The company will display copies of the ruling in the workplace.

ULP

Earlier we filed two separate charges at the Rockford Register Star after the company clearly violated the National Labor Relations Act. We negotiated a favorable outcome to those charges.

Illinois labor leaders support our contract quest

Officials from 10 major unions and labor organizations — including the Illinois Education Association, AFSCME Council 31, the Illinois AFL-CIO and police and firefighter unions — recently wrote a letter to the editors of The State Journal-Register and Illinois Times calling on GateHouse to work out a fair contract covering Guild members in the SJ-R newsroom in Springfield.

We give thanks to these labor leaders for supporting good journalism as an essential component of a stable democracy. This show of support is bound to ripple throughout the community, and it should be a strong indication to GateHouse Media officials in New York that the general public values quality journalism in the capital city. Readers of the paper far and wide don’t want to see GateHouse siphon the lifeblood from the The State Journal-Register in the name of profit. Readers already have seen printing of the paper outsourced to Peoria and page design outsourced to Texas while a steady stream of talented staffers either left the paper or were shown the door.

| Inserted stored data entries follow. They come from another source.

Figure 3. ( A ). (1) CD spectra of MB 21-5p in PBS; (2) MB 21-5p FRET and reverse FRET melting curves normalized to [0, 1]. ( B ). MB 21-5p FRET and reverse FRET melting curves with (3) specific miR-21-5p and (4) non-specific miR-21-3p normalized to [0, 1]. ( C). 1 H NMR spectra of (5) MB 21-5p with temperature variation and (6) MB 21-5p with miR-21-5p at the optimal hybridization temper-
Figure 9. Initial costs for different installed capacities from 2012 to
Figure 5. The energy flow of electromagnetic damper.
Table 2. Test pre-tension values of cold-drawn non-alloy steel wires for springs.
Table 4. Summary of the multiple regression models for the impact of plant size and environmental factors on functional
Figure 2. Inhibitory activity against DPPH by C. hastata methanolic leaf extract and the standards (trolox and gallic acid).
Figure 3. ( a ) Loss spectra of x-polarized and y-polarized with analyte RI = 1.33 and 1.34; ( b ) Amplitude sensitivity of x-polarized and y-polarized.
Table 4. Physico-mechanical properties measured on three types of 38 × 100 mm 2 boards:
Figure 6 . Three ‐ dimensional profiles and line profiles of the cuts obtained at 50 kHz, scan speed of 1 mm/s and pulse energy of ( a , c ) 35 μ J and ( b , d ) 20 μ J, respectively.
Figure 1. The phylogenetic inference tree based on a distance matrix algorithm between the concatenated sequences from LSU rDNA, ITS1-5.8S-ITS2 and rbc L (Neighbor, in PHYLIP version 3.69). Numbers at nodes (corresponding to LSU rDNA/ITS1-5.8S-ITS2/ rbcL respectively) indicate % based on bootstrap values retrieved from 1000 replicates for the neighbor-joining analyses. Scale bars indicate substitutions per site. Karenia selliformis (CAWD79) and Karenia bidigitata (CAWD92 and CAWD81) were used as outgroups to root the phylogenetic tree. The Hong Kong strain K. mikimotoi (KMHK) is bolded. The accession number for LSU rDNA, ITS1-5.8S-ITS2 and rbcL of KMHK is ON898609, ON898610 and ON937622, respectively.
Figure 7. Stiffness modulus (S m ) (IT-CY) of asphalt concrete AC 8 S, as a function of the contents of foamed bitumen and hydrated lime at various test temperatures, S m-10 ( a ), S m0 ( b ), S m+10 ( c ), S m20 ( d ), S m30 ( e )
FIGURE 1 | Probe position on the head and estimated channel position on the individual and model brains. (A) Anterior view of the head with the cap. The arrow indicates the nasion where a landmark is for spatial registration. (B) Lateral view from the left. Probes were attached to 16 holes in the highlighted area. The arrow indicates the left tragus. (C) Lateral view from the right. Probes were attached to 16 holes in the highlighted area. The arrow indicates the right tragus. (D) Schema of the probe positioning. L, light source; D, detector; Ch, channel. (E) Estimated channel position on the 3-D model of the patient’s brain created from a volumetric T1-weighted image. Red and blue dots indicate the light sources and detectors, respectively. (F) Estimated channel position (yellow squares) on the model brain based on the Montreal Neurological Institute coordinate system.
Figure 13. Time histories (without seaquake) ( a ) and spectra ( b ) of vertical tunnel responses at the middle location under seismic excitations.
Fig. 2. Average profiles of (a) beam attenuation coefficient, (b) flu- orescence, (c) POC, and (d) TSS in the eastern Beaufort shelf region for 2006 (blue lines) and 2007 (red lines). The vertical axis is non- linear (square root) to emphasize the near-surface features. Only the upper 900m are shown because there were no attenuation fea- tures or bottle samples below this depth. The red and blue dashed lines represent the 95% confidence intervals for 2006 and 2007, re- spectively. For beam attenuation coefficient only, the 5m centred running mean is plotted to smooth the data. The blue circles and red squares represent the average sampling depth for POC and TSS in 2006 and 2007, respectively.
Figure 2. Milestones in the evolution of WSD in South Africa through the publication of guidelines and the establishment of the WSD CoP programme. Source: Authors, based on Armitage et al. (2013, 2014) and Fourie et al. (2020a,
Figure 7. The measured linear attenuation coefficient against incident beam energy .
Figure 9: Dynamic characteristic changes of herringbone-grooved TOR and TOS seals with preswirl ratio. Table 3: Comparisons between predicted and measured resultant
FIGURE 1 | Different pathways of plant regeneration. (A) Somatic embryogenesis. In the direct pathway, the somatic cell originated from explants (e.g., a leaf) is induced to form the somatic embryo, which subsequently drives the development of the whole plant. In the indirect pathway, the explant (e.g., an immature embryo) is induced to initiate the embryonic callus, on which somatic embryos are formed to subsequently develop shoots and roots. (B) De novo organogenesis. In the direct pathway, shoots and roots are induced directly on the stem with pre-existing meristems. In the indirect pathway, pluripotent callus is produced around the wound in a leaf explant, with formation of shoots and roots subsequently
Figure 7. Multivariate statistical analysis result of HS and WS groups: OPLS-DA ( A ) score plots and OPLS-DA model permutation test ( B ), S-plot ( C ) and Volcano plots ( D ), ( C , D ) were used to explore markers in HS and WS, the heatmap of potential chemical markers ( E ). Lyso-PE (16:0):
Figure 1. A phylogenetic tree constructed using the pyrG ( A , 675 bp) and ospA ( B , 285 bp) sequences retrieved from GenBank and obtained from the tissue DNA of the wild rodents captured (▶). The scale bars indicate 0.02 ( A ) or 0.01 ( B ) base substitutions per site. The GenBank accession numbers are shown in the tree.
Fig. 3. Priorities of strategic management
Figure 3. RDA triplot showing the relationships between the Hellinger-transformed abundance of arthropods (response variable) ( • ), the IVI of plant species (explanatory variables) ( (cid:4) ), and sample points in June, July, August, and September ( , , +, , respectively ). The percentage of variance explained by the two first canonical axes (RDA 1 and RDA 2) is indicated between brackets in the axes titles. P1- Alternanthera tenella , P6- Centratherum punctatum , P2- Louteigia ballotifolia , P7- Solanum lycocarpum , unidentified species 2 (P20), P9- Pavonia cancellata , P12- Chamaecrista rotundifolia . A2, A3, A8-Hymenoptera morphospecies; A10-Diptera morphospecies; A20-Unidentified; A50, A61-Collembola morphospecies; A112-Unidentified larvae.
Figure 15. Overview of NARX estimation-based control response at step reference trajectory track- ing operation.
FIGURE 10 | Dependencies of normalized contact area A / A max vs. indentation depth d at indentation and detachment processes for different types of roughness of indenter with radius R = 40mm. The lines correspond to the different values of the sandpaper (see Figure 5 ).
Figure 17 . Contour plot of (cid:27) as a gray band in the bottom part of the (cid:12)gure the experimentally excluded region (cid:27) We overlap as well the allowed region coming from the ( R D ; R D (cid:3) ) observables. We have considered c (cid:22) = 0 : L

Readers want to see profits generated by the SJ-R’s remaining hardworking employees spent on more than lavish bonuses for top GateHouse officials and the acquisition of more newspapers. A good first contract with newsroom employees would bring stability for workers and readers alike.

Here is that letter:

Since Abraham Lincoln’s time, Springfield residents have relied on local newspapers to provide information and insight about local and state matters.

Because Springfield is home to state office holders and their staffs, these newspapers had substantial influence on the debate of issues affecting all Illinoisans.

The State Journal-Register (SJR) is the last daily paper standing in Mr. Lincoln’s hometown and it is crucial the SJR remain viable, employing first-rate journalists and presenting high quality news and analysis.

To achieve that goal, there must be a fair settlement of the contract between Gatehouse Media, owner of the State Journal-Register, and newsroom employees represented by the United Media Guild.

For more than three years, the employees have been trying to negotiate a contract to allow the SJR to continue to publish a high quality newspaper and, over time, boost circulation to the point that reporter positions eliminated since Gatehouse bought the paper can be restored.

Many of these employees have logged decades of service to the SJR and its readers, remaining loyal despite Gatehouse’s elimination of the copy desk and other important newsroom positions.

We urge everyone who believes a great city deserves a great daily newspaper to call the publisher and insist that the SJR negotiate a fair contract with the newsroom employees.